Le 16 juillet, l’armée philippine annonçait que les rebelles du MILF s’étaient emparés de vingt “chrétiens » dont une femme enceinte, dans le village de Somogot, près de la petite ville de Bumbaran, et les avaient massacrés dans une “mosquée Les militaires affirment qu’il s’agis-saient de rebelles fuyant le camp d’Abubakar, “reconquis » le 10 juillet. Selon Mgr Capalla, le BUF devra enquêter sur ces meurtres car, d’après lui, le gouverneur de Lanao del Sur, Mahid Mutilan, a déclaré, au cours de la rencontre du BUF à Manille, qu’il était impossible pour des musulmans, civils ou combattants, de commettre un crime dans une mosquée, considérée par tous comme un lieu sacré. Mahid Mutilan a rappelé que les bandits étaient très actifs dans la région et que des familles en mal de vendetta, accompagnées d’hommes de main “bien armés et connus depuis longtemps », prospéraient aux environs de Bumbaran.
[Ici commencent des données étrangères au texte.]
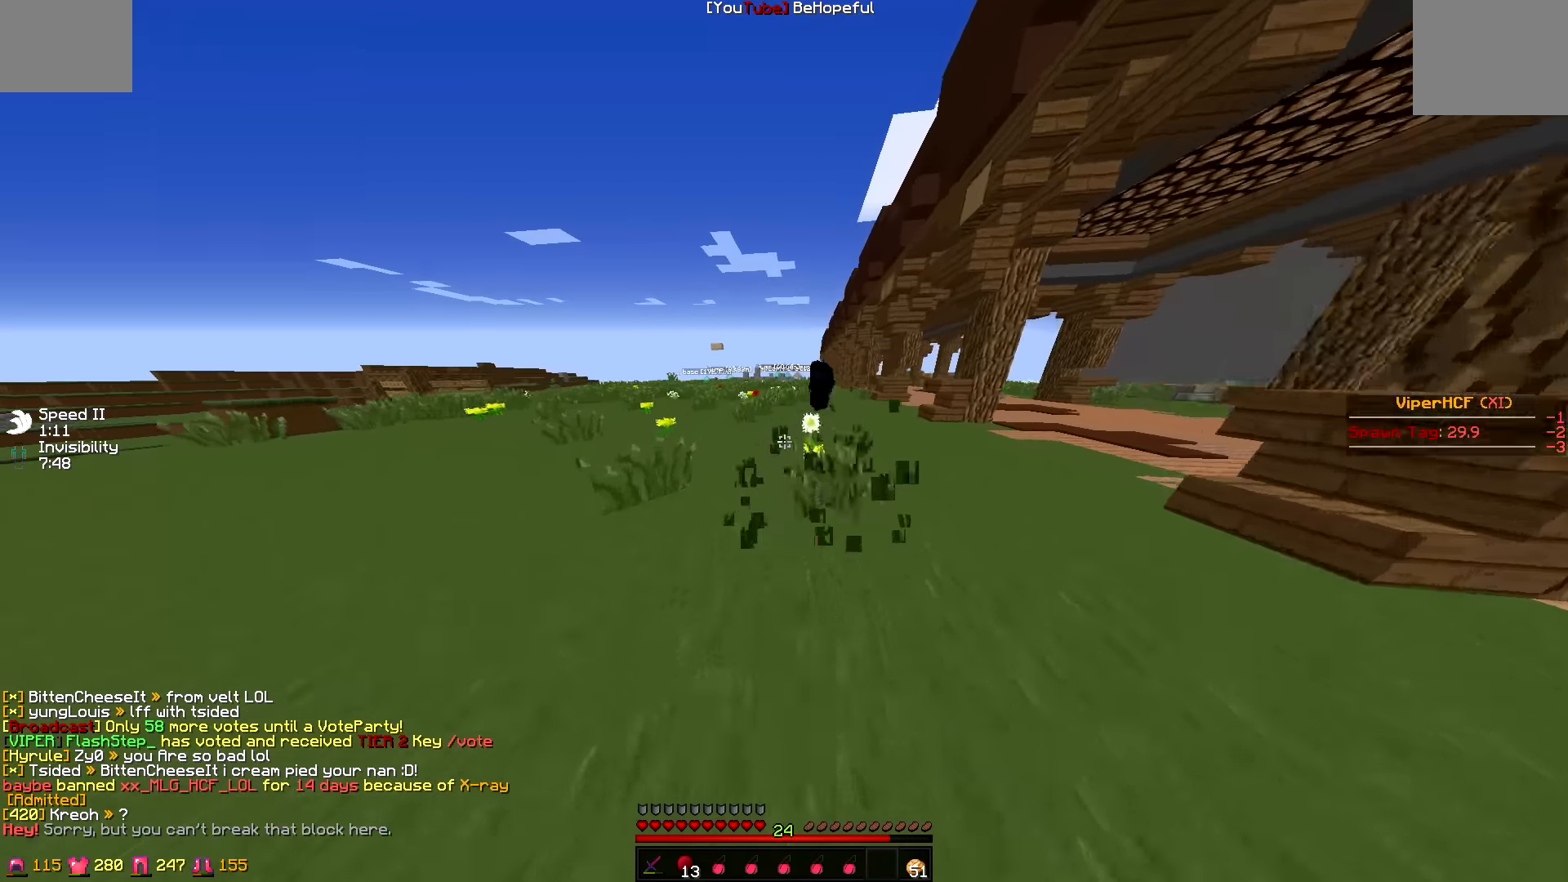
{"keys": ["w"], "events": []}
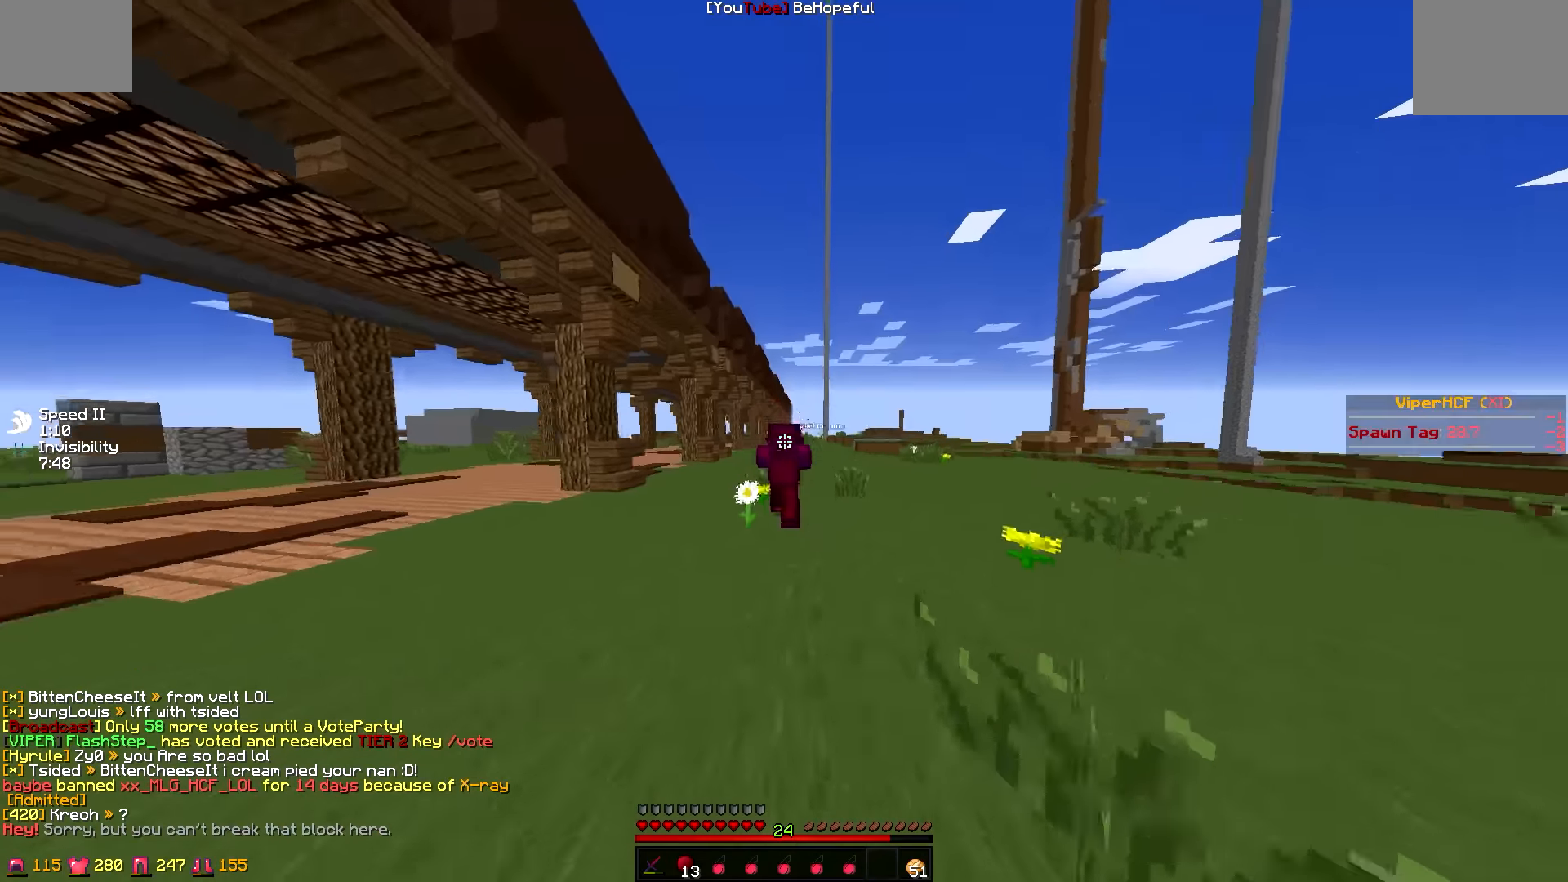
{"keys": ["w"], "events": []}
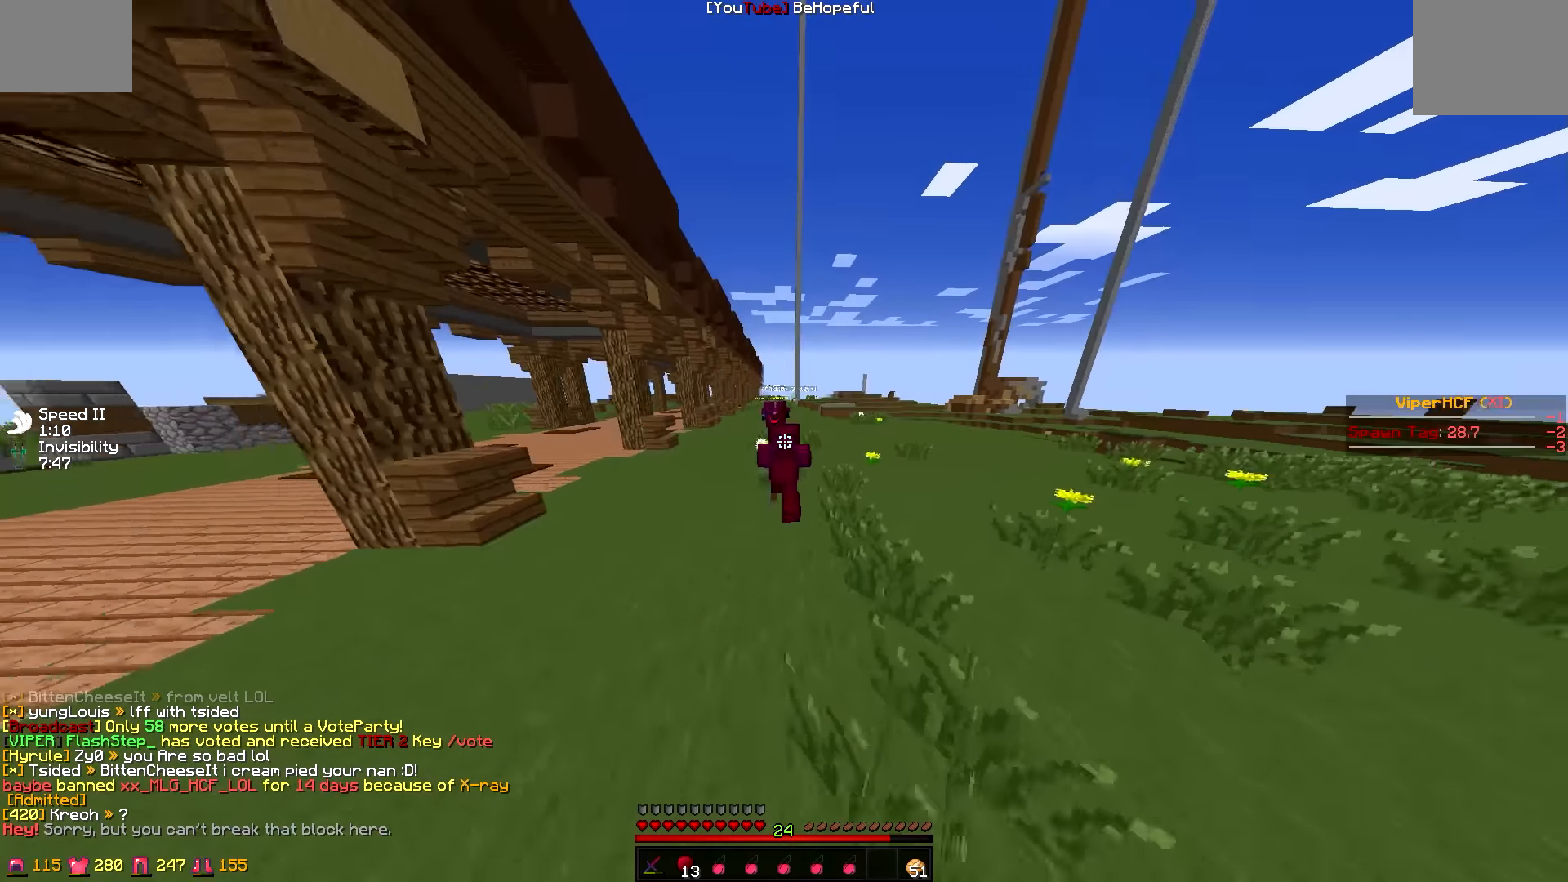
{"keys": ["w"], "events": []}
Un porte-parole du MILF, Eid Kabalu, de son côté, a déclaré qu’il était “très improbable » que les auteurs de ce massacre fussent des combattants du MILF : “Les responsables de cette action ont voulu discréditer le ‘djihad’ (guerre sainte) du MILF et attiser les conflits interreligieux à Mindanao » (21).
Interrogées à la télévision, le 22 juillet, les familles des paysans tués le 16 juillet ont dit qu’une centaine d’hommes vêtus comme les hommes du MILF étaient venus au village et s’étaient présentés comme appartenant au MILF. Ils ont rassemblés leurs victimes au petit matin et les ont exécutées dans la soirée. Selon le Philippine Daily Inquirer, un quotidien de Manille, les victimes ont été tuées dans “une pièce (d’une maison) improvisée en lieu de prière » et non dans une mosquée.
Le 19 juillet, Mgr Orlando Quevedo, archevêque de Cotabato et président de la Conférence des évêques catholiques des Philippines (CBCP), a offert ses condoléances aux familles et prié pour leurs morts. Réaffirmant que “prendre une vie, blesser ou faire souffrir ne peut jamais être justifié», il a réitéré l’appel de la CBCP à cesser les combats et à reprendre les négociations entre le gouvernement et le MILF : “Le massacre de civils innocents suivi de l’appel au djihad pour venger la perte du camp d’Abubakar sont les conséquences inéluctables de cette poursuite absurde de la guerre » (22). Mgr Quevedo a également souligné que la guerre “est entrée dans une phase nouvelle et incertaine », qu’elle “allait se prolonger, devenant toujours plus dangereuse, sans zones de front identifiables ».